# Exercise data
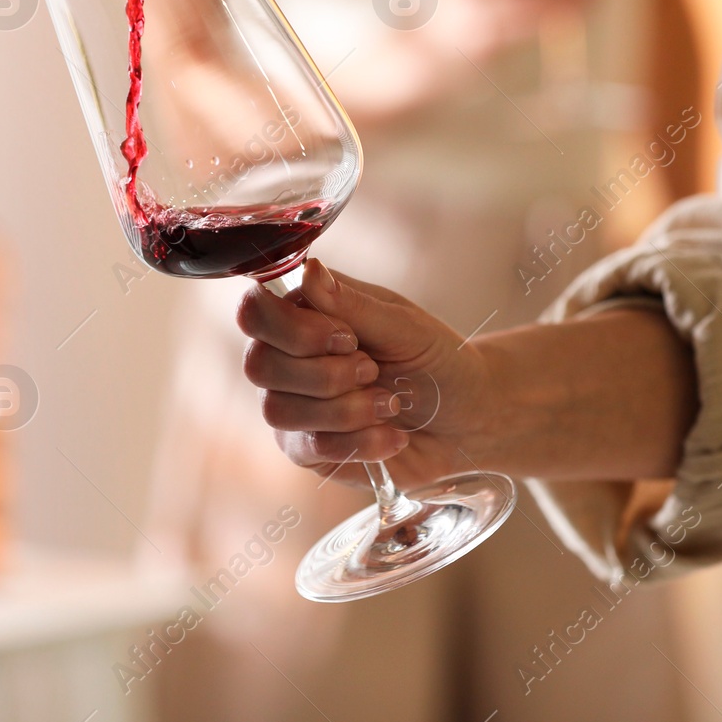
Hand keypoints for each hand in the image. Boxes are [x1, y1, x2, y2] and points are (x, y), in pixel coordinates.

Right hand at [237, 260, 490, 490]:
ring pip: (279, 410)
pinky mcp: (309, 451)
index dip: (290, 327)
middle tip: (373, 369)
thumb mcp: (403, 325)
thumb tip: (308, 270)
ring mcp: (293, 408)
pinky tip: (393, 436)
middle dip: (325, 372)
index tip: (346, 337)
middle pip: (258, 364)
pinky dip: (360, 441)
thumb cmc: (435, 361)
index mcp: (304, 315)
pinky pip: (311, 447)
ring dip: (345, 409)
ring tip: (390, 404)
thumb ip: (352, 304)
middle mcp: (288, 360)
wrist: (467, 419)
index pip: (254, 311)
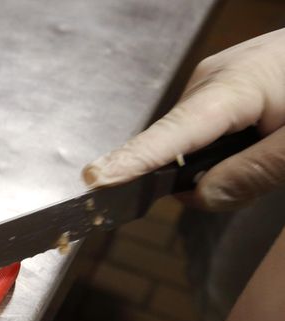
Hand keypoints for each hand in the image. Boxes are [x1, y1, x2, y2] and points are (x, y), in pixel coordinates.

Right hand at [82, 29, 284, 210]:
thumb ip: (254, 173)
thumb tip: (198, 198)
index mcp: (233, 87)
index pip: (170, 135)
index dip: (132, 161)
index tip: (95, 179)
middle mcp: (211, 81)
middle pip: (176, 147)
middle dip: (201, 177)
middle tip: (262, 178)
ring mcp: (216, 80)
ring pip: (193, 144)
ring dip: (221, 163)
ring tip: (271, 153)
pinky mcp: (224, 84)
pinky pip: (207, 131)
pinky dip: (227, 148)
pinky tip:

# Work instruction
From the line that contains "middle tip: (373, 369)" to the final line of the entries, reproduce every line exactly, both ends included. Leave out all pictures.

# Solution
middle tip: (373, 369)
thumb mcp: (403, 325)
thumb tip: (308, 270)
ring mcp: (293, 408)
pinky tip: (393, 436)
middle dip: (325, 372)
index tip: (346, 337)
middle pip: (258, 364)
pinky dip: (360, 441)
thumb cmc: (435, 361)
index mcp: (304, 315)
pinky pip: (311, 447)
ring dip: (345, 409)
ring tip: (390, 404)
thumb ip: (352, 304)
middle mcp: (288, 360)
wrist: (467, 419)
index pip: (254, 311)
Hand keypoints for each hand in the image. Boxes are [x1, y1, x2, y2] and points are (x, y), in pixel coordinates.

Right hand at [82, 29, 284, 210]:
thumb ip: (254, 173)
thumb tip: (198, 198)
index mcp: (233, 87)
index pip: (170, 135)
index dip: (132, 161)
index tip: (95, 179)
middle mcp: (211, 81)
middle pip: (176, 147)
middle dip: (201, 177)
middle tip: (262, 178)
ring mcp: (216, 80)
ring pip: (193, 144)
ring dip: (221, 163)
ring tip: (271, 153)
pinky mcp: (224, 84)
pinky pip: (207, 131)
pinky dip: (227, 148)
pinky tip:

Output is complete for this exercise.